# [DATA SHOWN]
☆ ☆ ☆ ☆ ☆

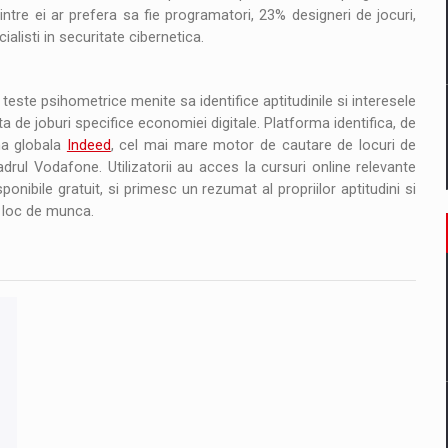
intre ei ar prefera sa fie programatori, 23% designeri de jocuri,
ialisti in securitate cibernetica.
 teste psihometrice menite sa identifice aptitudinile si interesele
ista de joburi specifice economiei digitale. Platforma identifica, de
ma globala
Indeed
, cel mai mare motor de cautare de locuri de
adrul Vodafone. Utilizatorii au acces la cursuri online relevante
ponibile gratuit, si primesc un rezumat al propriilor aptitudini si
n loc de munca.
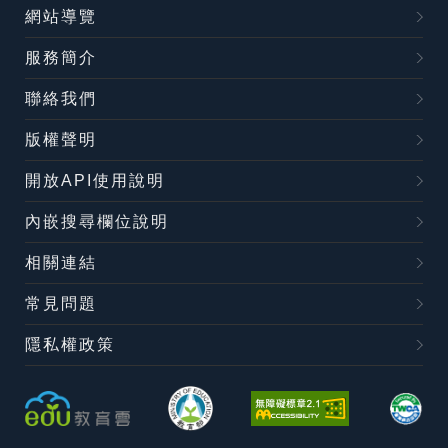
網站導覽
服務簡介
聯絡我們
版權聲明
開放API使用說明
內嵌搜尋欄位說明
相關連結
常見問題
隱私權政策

☆ ☆ ☆ ☆ ☆

# [WORK ORDER]
Leaving the pictures out, give again word for word each line from the one holding "adrul Vodafone. Utilizatorii" through the end of the records.

# [WRITTEN ANSWER]
adrul Vodafone. Utilizatorii au acces la cursuri online relevante
ponibile gratuit, si primesc un rezumat al propriilor aptitudini si
n loc de munca.
網站導覽
服務簡介
聯絡我們
版權聲明
開放API使用說明
內嵌搜尋欄位說明
相關連結
常見問題
隱私權政策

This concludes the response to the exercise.